Prostrado entre duas palmeiras altivas, um portão imponente interrompe o caminho para anunciar solenemente a entrada no jardim Anima. Sobre a madeira maciça, hamsás e ferraduras de metal brilham em diferentes tamanhos. Entrada proibida aos maus espíritos. Todos os outros podem seguir pela portinhola e perder-se num labirinto de trilhos entre vegetação luxuriante e coloridas obras de arte. É “o regresso do paraíso” à aridez da planície que se estende de Marraquexe ao sopé das montanhas do Atlas. Ou pelo menos aos quase três hectares de jardim que André Heller fez nascer dos escombros de uma antiga plantação de rosas na região de Ourika, a cerca de quarenta minutos de autocarro desde Marraquexe (a entrada custa 12€ e inclui serviço de shuttle gratuito de ida e volta à antiga cidade imperial, excepto em Julho e Agosto).

O artista austríaco visitou o país pela primeira vez em 1972 e foi amor à primeira viagem. Volta todos os anos desde então. “Ele gosta muito de Marrocos e queria fazer alguma coisa por Marraquexe”, conta Anne de Lanoue, relações públicas do Anima. No deserto magrebino replicou o conceito que tinha levado em 1989 para o jardim botânico do lago Garda, em Itália: um Éden onde comungam as artes do homem e da natureza. Desta vez, a partir do zero. Sobre a janela da bilheteira, uma fotografia mostra o cenário em 2010: linhas brancas marcam futuros trilhos sobre o solo ocre e despido. Heller comprou o terreno em 2008 (que se estende por mais cinco hectares). Dois anos depois, começou a transladar plantas dos quatro cantos do país, a resgatar cactos moribundos de pátios prestes a serem demolidos. O projecto, que inclui salas de exposições e um café, abriu ao público em Março de 2016. Custou nove milhões de euros e oito anos de jardinagem. Não era demanda pequena. A celebrar 70 anos, Heller queria desenhar naquela tela árida “um auto-retrato arquitectónico e botânico”, conta à revista alemã Stern.

◆ ENUNCIADO ESCRITO 1 ◆
Reproduza do texto sobre o jardim Anima o trecho que abre com as palavras "Prostrado entre duas" e fecha com "Julho e Agosto).".
◆ ENUNCIADO ESCRITO 2 ◆
Prossiga o texto sobre o jardim Anima a partir do ponto em que termina.
Os itens são material à parte, independente do texto.

◆ INFORMAÇÃO FORNECIDA ◆
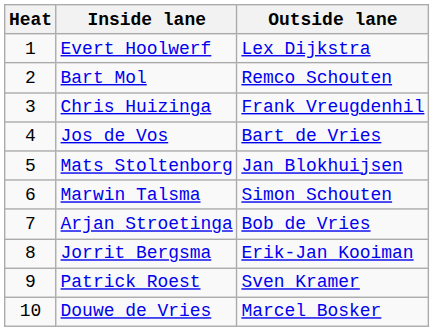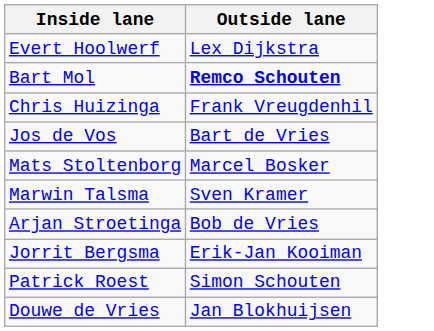- column: Heat | 1 | 2 | 3 | 4 | 5 | 6 | 7 | 8 | 9 | 10
Bart Mol | Outside lane: normal -> bold
Mats Stoltenborg | Outside lane: Jan Blokhuijsen -> Marcel Bosker
Marwin Talsma | Outside lane: Simon Schouten -> Sven Kramer
Patrick Roest | Outside lane: Sven Kramer -> Simon Schouten
Douwe de Vries | Outside lane: Marcel Bosker -> Jan Blokhuijsen
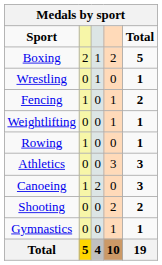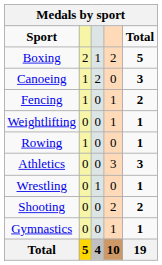rows swapped: Canoeing <-> Wrestling
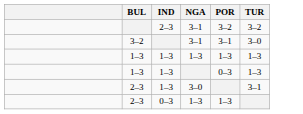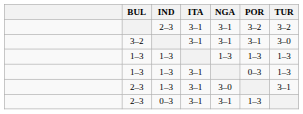+ column: ITA | 3–1 | 3–1 | 3–1 | 3–1 | 3–1
2–3 / 0–3 | NGA: 1–3 -> 3–1
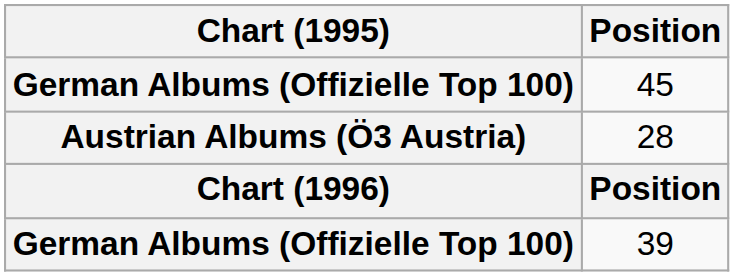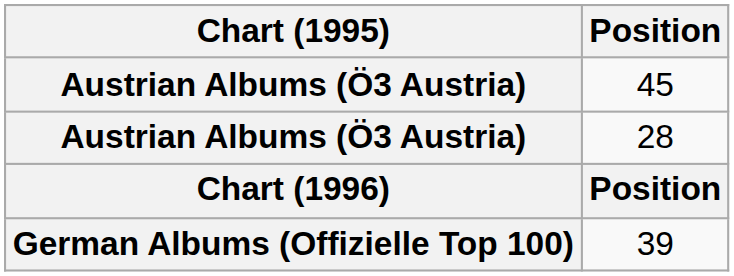45 | Chart (1995): German Albums (Offizielle Top 100) -> Austrian Albums (Ö3 Austria)
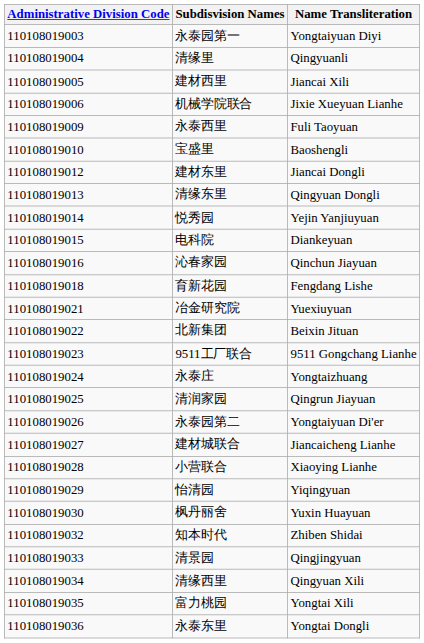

◆ RESPOSTA ESCRITA 1 ◆
Prostrado entre duas palmeiras altivas, um portão imponente interrompe o caminho para anunciar solenemente a entrada no jardim Anima. Sobre a madeira maciça, hamsás e ferraduras de metal brilham em diferentes tamanhos. Entrada proibida aos maus espíritos. Todos os outros podem seguir pela portinhola e perder-se num labirinto de trilhos entre vegetação luxuriante e coloridas obras de arte. É “o regresso do paraíso” à aridez da planície que se estende de Marraquexe ao sopé das montanhas do Atlas. Ou pelo menos aos quase três hectares de jardim que André Heller fez nascer dos escombros de uma antiga plantação de rosas na região de Ourika, a cerca de quarenta minutos de autocarro desde Marraquexe (a entrada custa 12€ e inclui serviço de shuttle gratuito de ida e volta à antiga cidade imperial, excepto em Julho e Agosto).

◆ RESPOSTA ESCRITA 2 ◆
Tal como outrora, há rosas a despontar em múltiplas cores num dos cantos do jardim. Brancas, amarelas, laranjas, rosas, vermelhas. Ressurgem a flutuar numa fonte à sombra de uma pérgola. Em poucos minutos perdemos o resto do grupo. As vozes vão-se tornando indistintas até mergulharmos no silêncio dos passos na gravilha, do vento nas folhas. Pouco andámos quando um burro – ícone-postal marroquino – surge de pé entre bananeiras. O país emancipado veste fato e gravata de mosaicos, calça luvas de boxe. Mais à frente, nas costas de uma réplica d'O Pensador, de Rodin, navega uma arca de papel com esculturas africanas, camelos, girafas. Na proa lê-se “espoir”. Esperança. Um diálogo político entre a Europa negligente, que pensa e repensa sem agir, enquanto África chega em hordas de refugiados, com a sua cultura exuberante e optimismo. No olhar de Heller sobre a actualidade equilibram-se doses de crítica, ironia e confiança. “É bom estar sentado em frente ao Rodin, na sua grande pose de fin de siècle. Ele pensa, enquanto o êxodo surge nas suas costas”, interpreta o artista à Stern.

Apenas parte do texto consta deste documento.